Toby swerving away from his mouth to kiss the bullet wound on his chest when he got back from the hospital. Kissing at midnight New Year’s Eve, after Toby finally came to his senses, got him transferred back into his cell. Kissing Toby in the laundry room after Toby told him he loved him, the first time - before he really meant it. Before it was real.
But he’d always figured when it was time, he’d know, just like all the rest seemed to. And he does.

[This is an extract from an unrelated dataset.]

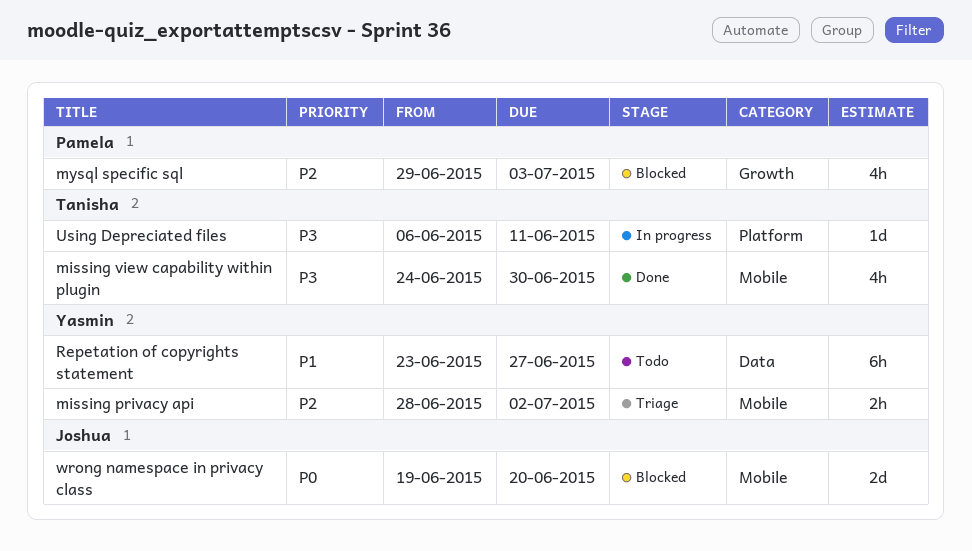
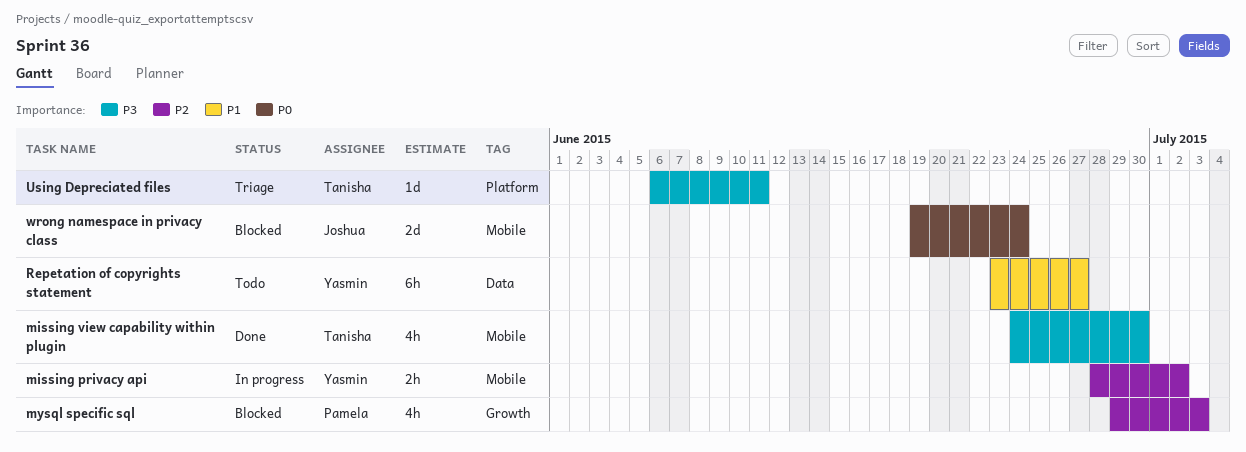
missing privacy api, status: Triage -> In progress
Using Depreciated files, status: In progress -> Triage
wrong namespace in privacy class, due: Jun 20 -> Jun 24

Sitting in the waiting area, flexing his fingers in his cast. The buzzer sounding, bars sliding open. Looking up for the first time into the eyes of the man he was destined to fall in love with, who was destined to fall in love with him.
“I’ll see you,” he murmurs.
“Chris Keller, Tobias Beecher. He’ll be your sponsor in Emerald City, he’s gonna show you the ropes.”
“God doesn’t have have the balls to keep me out.”
And just before Keller blinks out of existence, he feels Toby’s hand beneath his.